Resim ve heykel her zaman bu toplumdaki ilerici-gerici kavgasının simgesi olmuştur.
Aradan geçen yüzyıllar ve modernleşme çabaları bu karanlığı hafif hafif aydınlatmaya başladı.
Halife Abdülmecid’in Geromê etkisi yansıtan tabloları, Osman Hamdi Bey’in çalışmaları, Hoca Ali Rıza, Şeker Ahmet Paşa gibi ilk dönem ressamlarından sonra sıra iki paşa ailesine geliyor. Şakir Paşa ve Abidin Paşa aileleri. İki aile de Türk resmine büyük katkılarda bulunan ressamlar yetiştirmiş.
Sergileri gezerken dikkatimi çeken özelliklerden birisi de cumhuriyet dönemi ressamlarının kent ve kırsaldaki emekçilerin hayatına eğilmeleri oldu.
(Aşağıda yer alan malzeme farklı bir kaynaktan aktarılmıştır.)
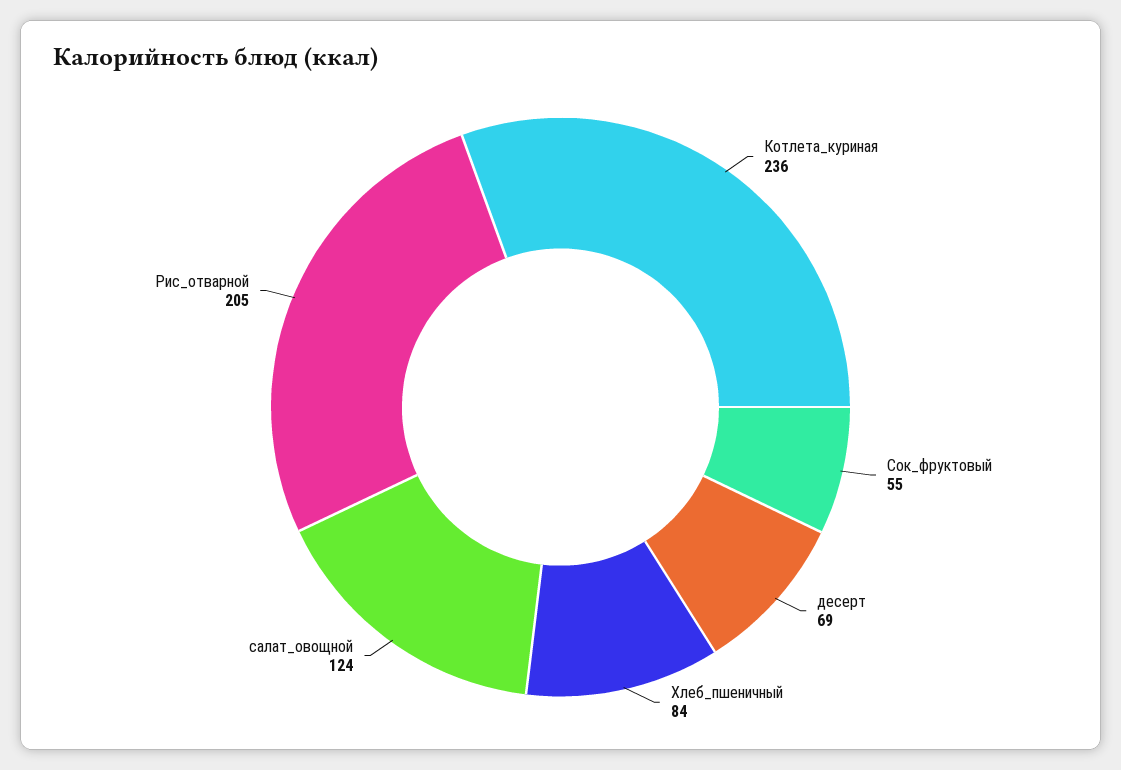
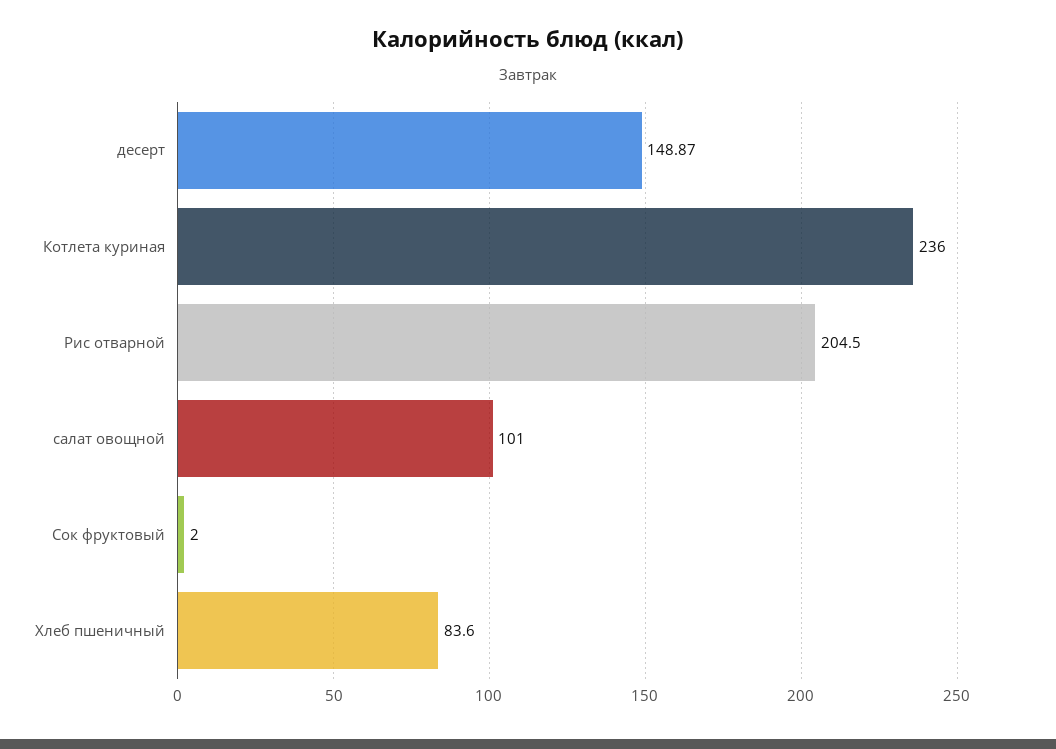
  {
    "Котлета_куриная": 236,
-   "Сок_фруктовый": 55,
+   "Сок_фруктовый": 2,
-   "десерт": 69,
+   "десерт": 148.87,
    "Хлеб_пшеничный": 83.6,
-   "салат_овощной": 124,
+   "салат_овощной": 101,
    "Рис_отварной": 204.5
  }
Tarlada çalışan köylü kadınlar, arabacılar, balıkçılar, esnaf, hamallar, kasketliler, yemenili insanlar, kısacası günlük hayatın bin türlü hali.
Ara Güler’in resimlerinde de bu insan manzaralarını görürüz, Nazım’ın şiirinde, Yaşar Kemal’in romanında, Sait Faik’in öyküsünde de.
O kuşaklar için cumhuriyet buydu; Saray’dan, cülus törenlerinden, şaşaalı törenlerden kurtulup, yüzlerce yıldır bir sır gibi saklanmış olan halkı görmek demekti.
Sergileri dönem gözüyle incelerseniz bu halkçı eğilimin, sonradan daha kentli ve soyut tarzlara yöneldiğini açıkça görebilirsiniz.
Sanat, zamanın ruhunu kavramak açısından da ayrıca önemli.
Bu sergiler kaçırılmamalı, okullar gezi düzenlemeli, gençler gitmeli çünkü 101 yaşına gelen cumhuriyeti derinliğine kavramanın bir yolu da bu.